§ PROMPT A:
Answer these questions about the forum thread on creating a Windows node pool:
(i) Which flag does the error message say to specify to create the nodepool without workload identity?
(ii) What machine type does the gcloud create command use for the new node pool?
(iii) Which setting did the poster also try setting to false?

§ EXERCISE PASSAGE:
-- Opening Marker --
Error: error creating NodePool: googleapi: Error 400: Workload Identity is not supported on Windows nodes. Create the nodepool without workload identity by specifying --workload-metadata=GCE_METADATA., badRequest
on .terraform\modules\gke\terraform-google-kubernetes-engine-9.2.0\modules\beta-private-cluster-update-variant\cluster.tf line 341, in resource "google_container_node_pool" "pools":
341: resource "google_container_node_pool" "pools" {
I tried many places to set this metadata values but I coldn't get it right:
From terraform side :
I tried many places to add this metadata inside the node_config scope in the module itself or in my main.tf file where I call the module I tried to add it to the windows node_pool scope of the node_pools list but it didn't accept it with a message that setting WORKLOAD IDENTITY isn't expected here
I tried also setting enable_shielded_nodes = false but this didn't really help much.
I tried to test this if it is doable even through the command line this was my command line
C:\>gcloud container node-pools --region europe-west2 list
NAME MACHINE_TYPE DISK_SIZE_GB NODE_VERSION
default-node-pool-d916 n1-standard-2 100 1.17.9-gke.600
C:\>gcloud container node-pools --region europe-west2 create window-node-pool --cluster=gke-nonpci-dev --image-type=WINDOWS_SAC --no-enable-autoupgrade --machine-type=n1-standard-2
WARNING: Starting in 1.12, new node pools will be created with their legacy Compute Engine instance metadata APIs disabled by default. To create a node pool with legacy instance metadata endpoints disabled, run `node-pools create` with the flag `--metadata disable-legacy-endpoints=true`.
This will disable the autorepair feature for nodes. Please see https://cloud.google.com/kubernetes-engine/docs/node-auto-repair for more information on node autorepairs.
ERROR: (gcloud.container.node-pools.create) ResponseError: code=400, message=Workload Identity is not supported on Windows nodes. Create the nodepool without workload identity by specifying --workload-metadata=GCE_METADATA.
-- Closing Marker --
§ PROMPT B: List every line of the records that contains the word "image".

Multi-view geometry records
-- Opening Marker --
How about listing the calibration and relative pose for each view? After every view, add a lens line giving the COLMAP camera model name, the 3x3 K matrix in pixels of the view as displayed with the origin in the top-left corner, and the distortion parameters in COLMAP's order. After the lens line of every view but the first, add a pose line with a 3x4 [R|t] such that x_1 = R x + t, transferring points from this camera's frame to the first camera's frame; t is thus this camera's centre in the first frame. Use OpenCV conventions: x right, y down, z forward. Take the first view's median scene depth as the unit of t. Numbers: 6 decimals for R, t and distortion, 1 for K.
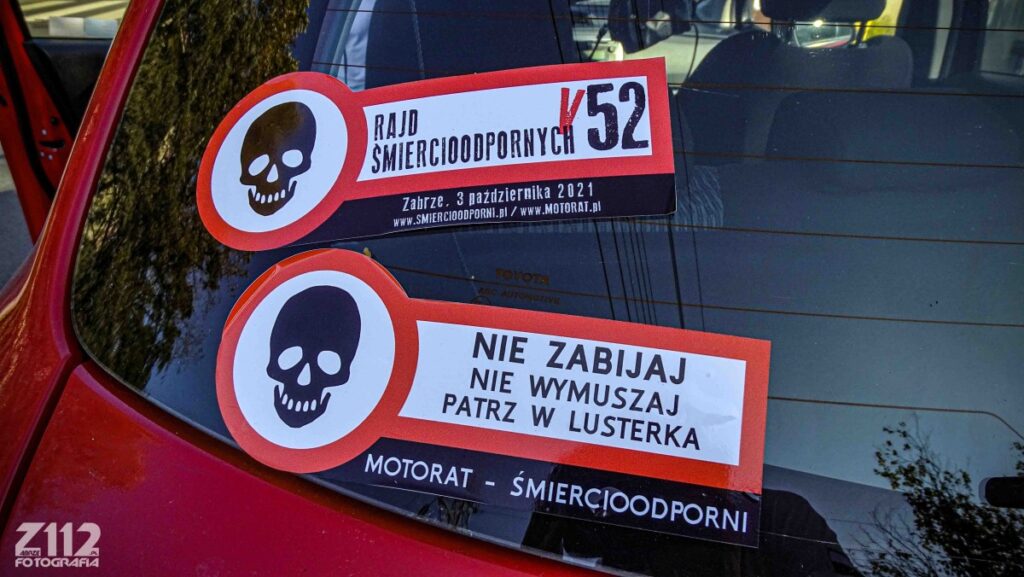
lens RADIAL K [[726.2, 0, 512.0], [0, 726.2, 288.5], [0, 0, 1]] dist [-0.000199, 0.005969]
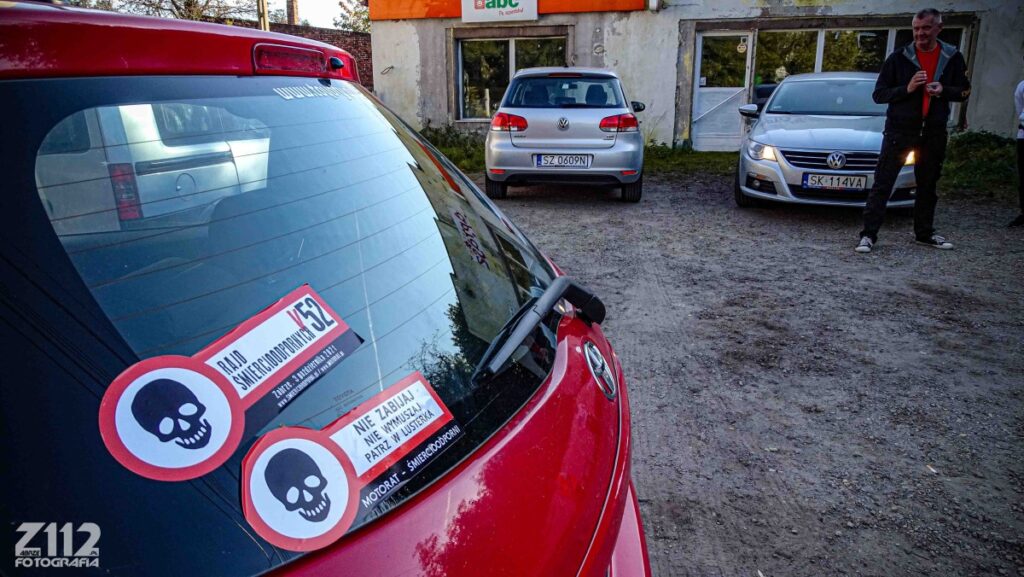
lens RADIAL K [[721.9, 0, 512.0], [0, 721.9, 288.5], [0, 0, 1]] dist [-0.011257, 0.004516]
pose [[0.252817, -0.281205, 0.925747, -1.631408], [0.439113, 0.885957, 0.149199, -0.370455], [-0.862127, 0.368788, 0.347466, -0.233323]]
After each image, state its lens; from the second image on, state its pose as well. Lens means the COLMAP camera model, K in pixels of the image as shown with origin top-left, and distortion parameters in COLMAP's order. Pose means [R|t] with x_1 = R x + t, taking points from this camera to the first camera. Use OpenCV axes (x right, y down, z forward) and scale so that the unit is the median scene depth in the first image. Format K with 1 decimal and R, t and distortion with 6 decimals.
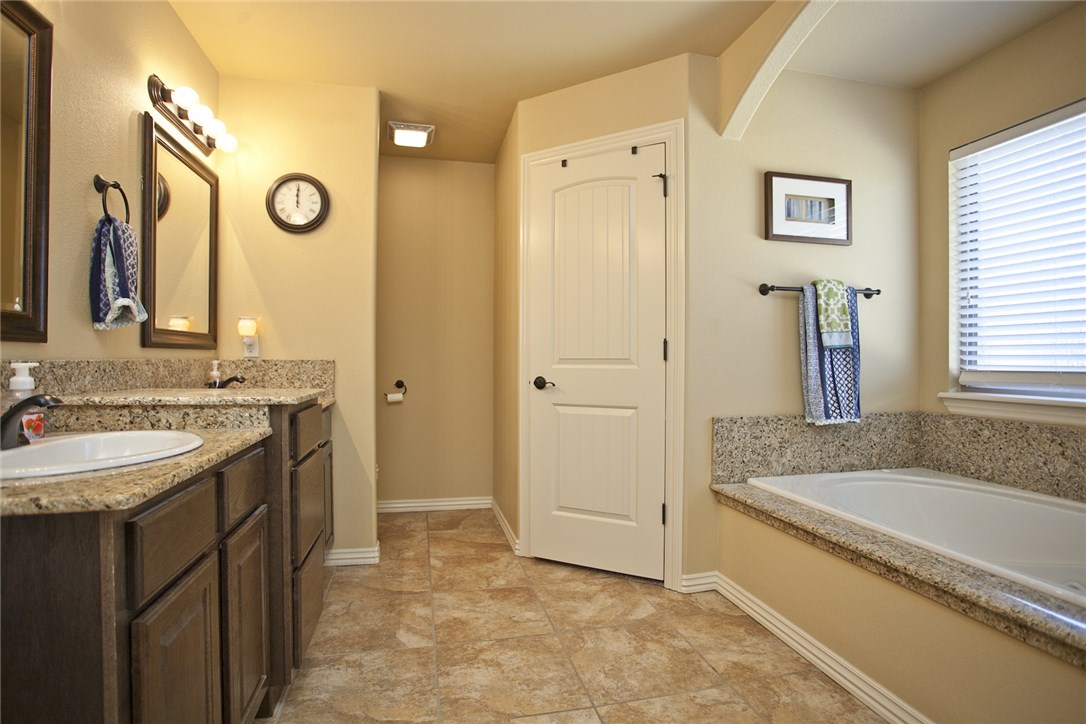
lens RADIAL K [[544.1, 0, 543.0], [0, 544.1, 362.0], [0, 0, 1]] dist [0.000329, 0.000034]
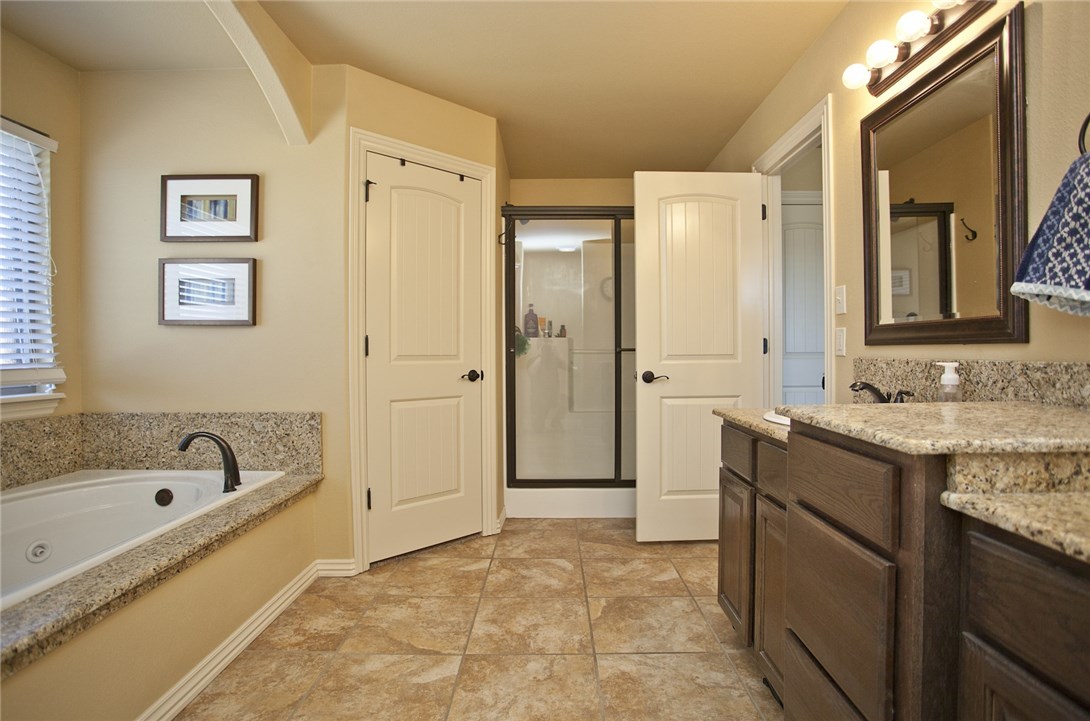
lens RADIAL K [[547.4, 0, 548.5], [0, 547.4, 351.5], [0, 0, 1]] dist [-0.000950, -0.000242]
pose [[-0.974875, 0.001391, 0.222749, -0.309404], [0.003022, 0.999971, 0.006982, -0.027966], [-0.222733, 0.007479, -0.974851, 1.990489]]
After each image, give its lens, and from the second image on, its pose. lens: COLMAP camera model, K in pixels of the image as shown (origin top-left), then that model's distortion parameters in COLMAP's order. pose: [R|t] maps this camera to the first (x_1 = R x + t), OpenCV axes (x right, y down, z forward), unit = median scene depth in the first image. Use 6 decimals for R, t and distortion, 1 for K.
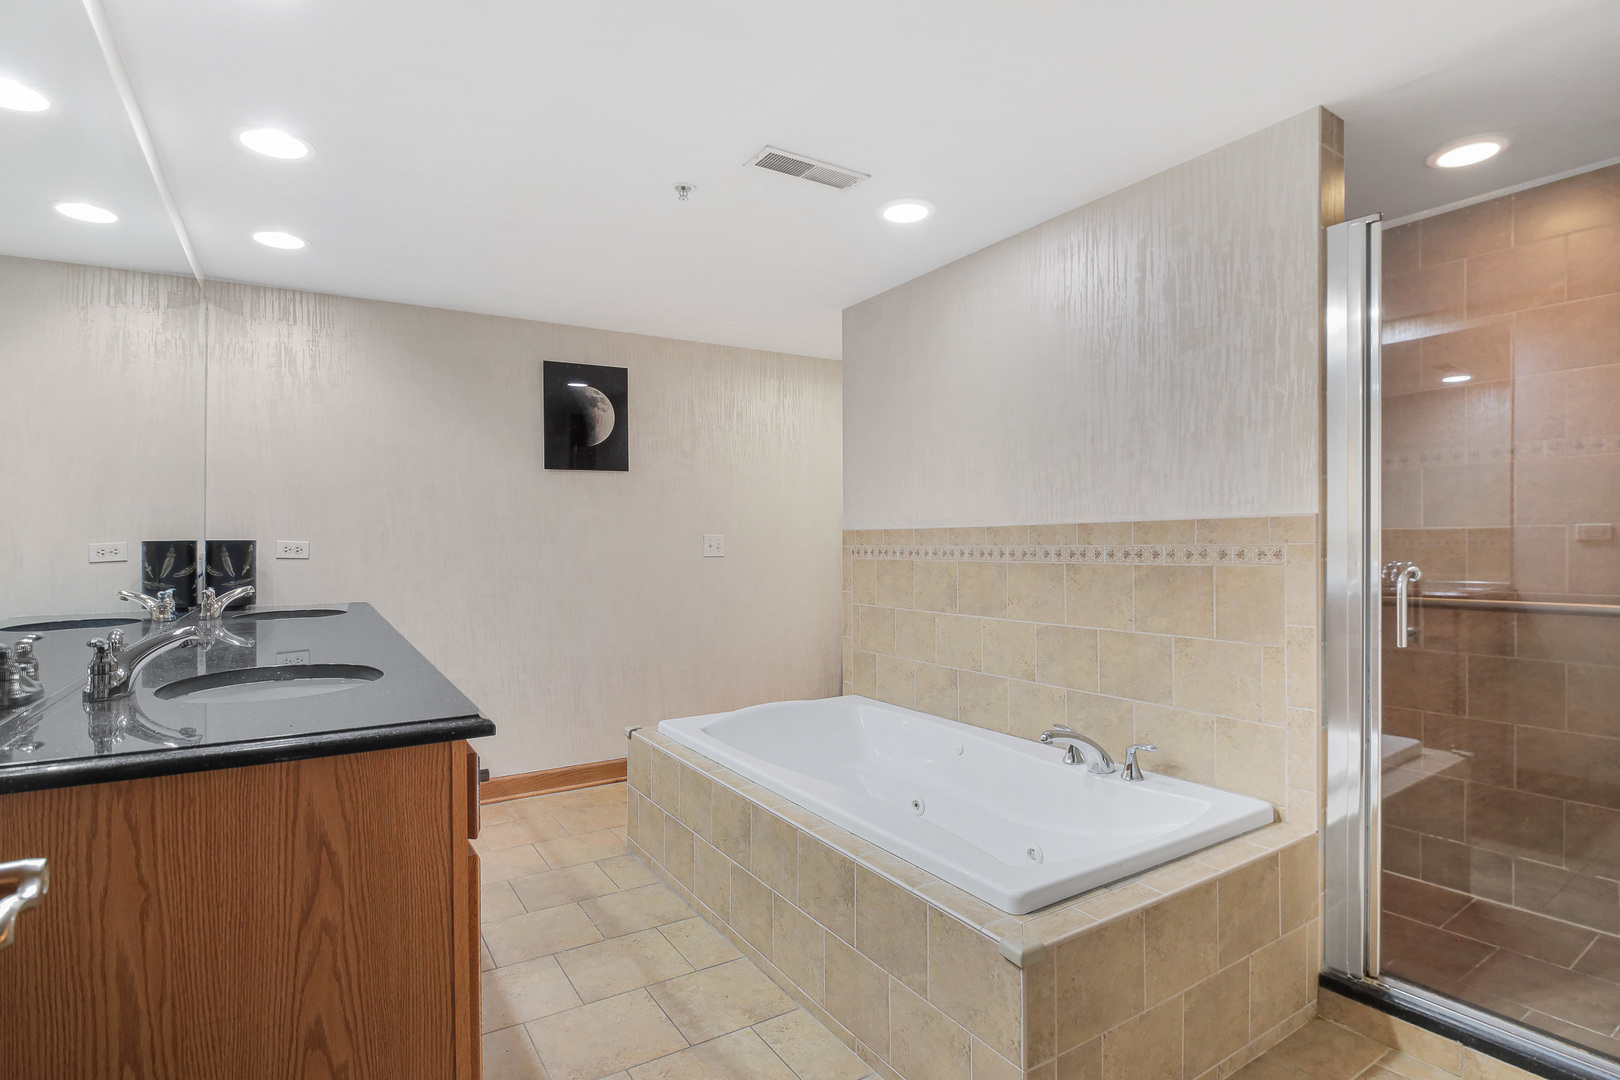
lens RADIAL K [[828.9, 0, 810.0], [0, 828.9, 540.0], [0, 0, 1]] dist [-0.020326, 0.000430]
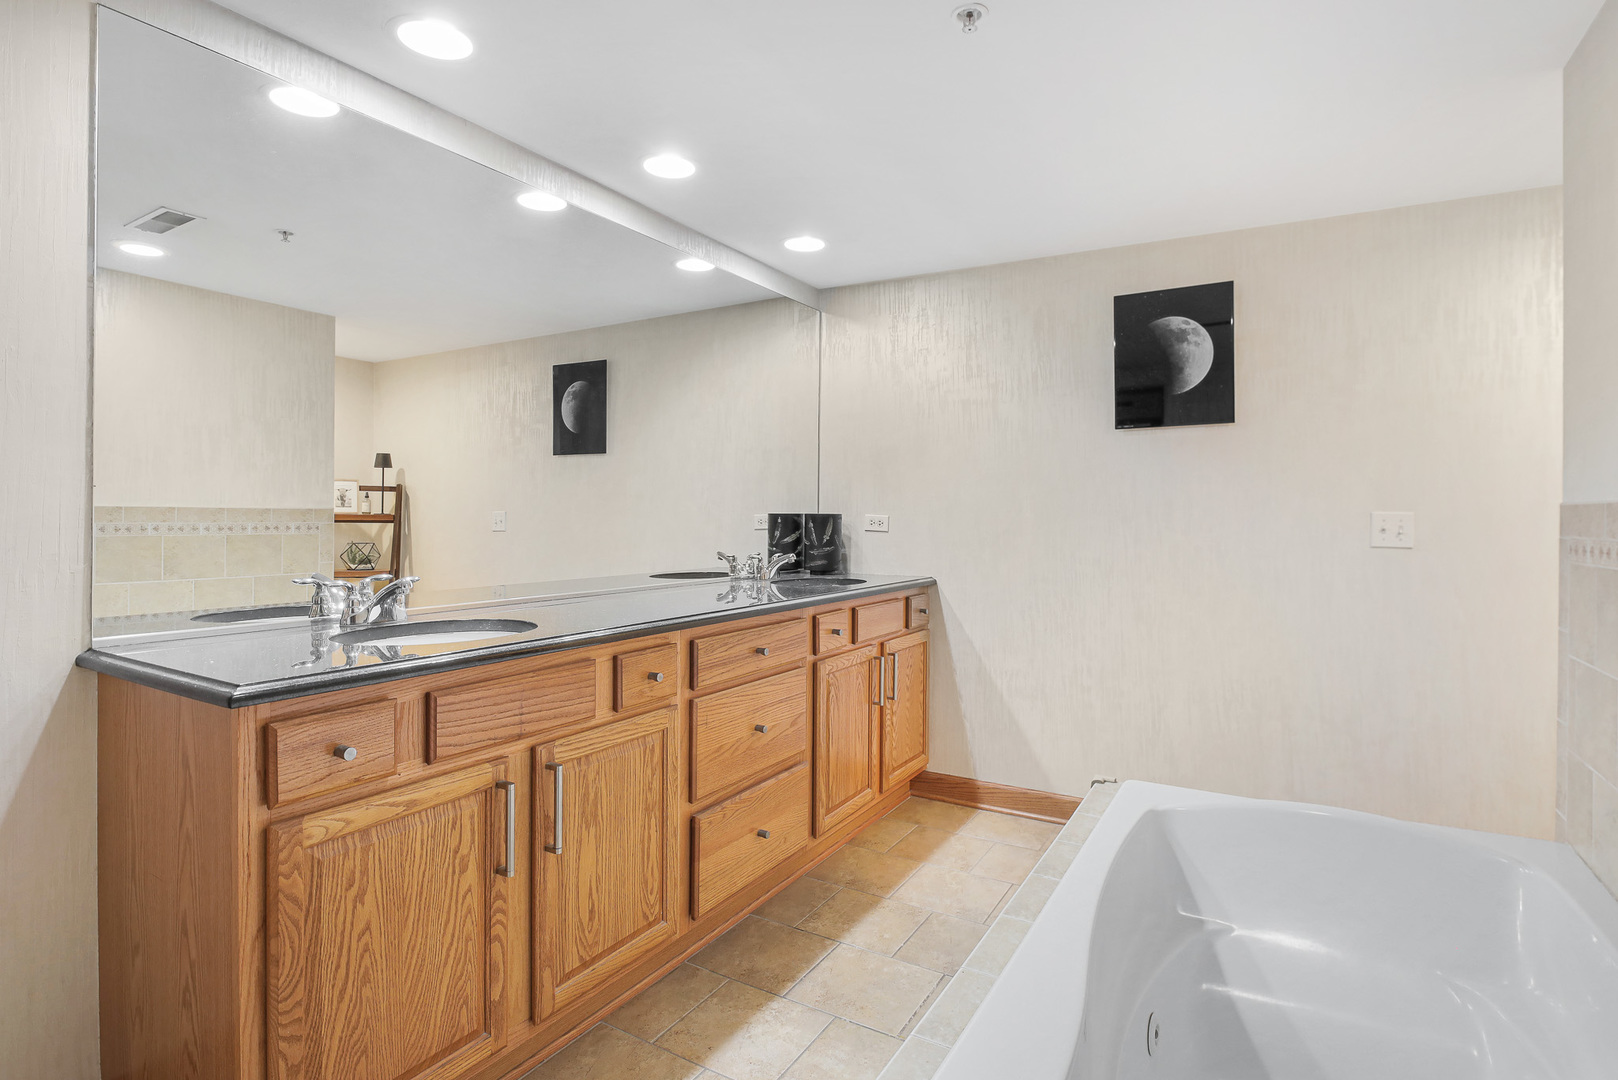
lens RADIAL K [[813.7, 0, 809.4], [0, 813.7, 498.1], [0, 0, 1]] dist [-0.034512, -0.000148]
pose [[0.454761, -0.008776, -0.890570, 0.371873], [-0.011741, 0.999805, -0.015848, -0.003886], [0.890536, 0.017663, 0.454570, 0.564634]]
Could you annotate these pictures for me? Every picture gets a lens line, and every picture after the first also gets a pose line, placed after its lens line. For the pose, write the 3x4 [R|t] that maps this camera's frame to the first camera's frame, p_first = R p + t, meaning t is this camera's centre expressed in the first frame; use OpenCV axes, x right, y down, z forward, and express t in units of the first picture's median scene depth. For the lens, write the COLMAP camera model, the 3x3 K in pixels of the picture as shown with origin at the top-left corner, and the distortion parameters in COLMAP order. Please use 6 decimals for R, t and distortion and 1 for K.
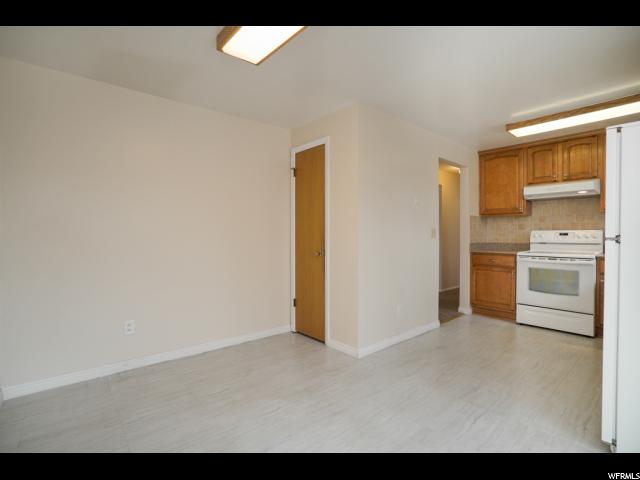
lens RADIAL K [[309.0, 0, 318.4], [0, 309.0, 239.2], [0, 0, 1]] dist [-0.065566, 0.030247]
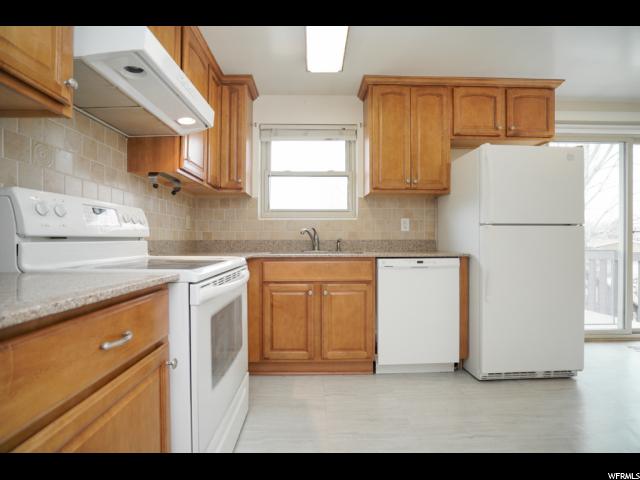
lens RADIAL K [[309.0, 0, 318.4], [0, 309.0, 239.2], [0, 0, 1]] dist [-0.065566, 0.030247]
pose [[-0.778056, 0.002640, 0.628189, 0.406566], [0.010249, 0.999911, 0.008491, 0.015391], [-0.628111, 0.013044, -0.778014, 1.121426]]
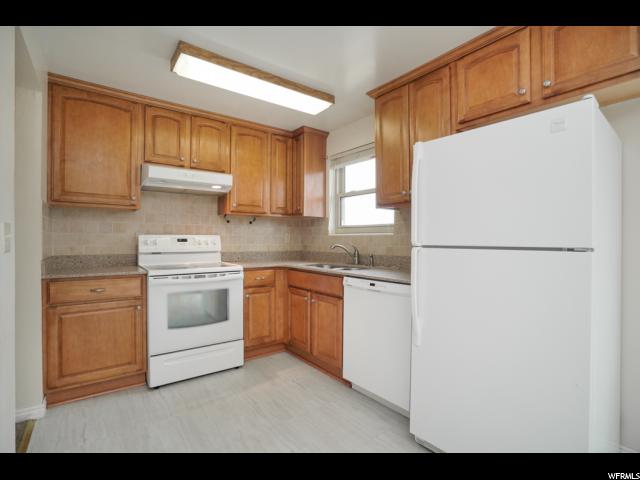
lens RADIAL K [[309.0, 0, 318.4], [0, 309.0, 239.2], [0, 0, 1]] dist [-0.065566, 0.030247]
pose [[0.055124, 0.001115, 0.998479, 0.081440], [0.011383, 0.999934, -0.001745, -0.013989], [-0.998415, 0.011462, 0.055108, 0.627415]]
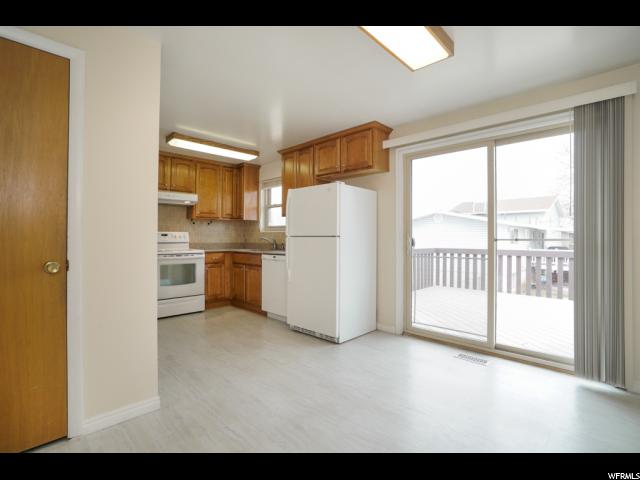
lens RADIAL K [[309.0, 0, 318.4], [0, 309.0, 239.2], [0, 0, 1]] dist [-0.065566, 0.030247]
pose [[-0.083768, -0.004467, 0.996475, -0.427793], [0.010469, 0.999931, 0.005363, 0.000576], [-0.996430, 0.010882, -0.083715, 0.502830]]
-- Closing Marker --
§ EXPECTED OUTPUT A:
(i) --workload-metadata=GCE_METADATA
(ii) n1-standard-2
(iii) enable_shielded_nodes

§ EXPECTED OUTPUT B:
After each image, state its lens; from the second image on, state its pose as well. Lens means the COLMAP camera model, K in pixels of the image as shown with origin top-left, and distortion parameters in COLMAP's order. Pose means [R|t] with x_1 = R x + t, taking points from this camera to the first camera. Use OpenCV axes (x right, y down, z forward) and scale so that the unit is the median scene depth in the first image. Format K with 1 decimal and R, t and distortion with 6 decimals.
After each image, give its lens, and from the second image on, its pose. lens: COLMAP camera model, K in pixels of the image as shown (origin top-left), then that model's distortion parameters in COLMAP's order. pose: [R|t] maps this camera to the first (x_1 = R x + t), OpenCV axes (x right, y down, z forward), unit = median scene depth in the first image. Use 6 decimals for R, t and distortion, 1 for K.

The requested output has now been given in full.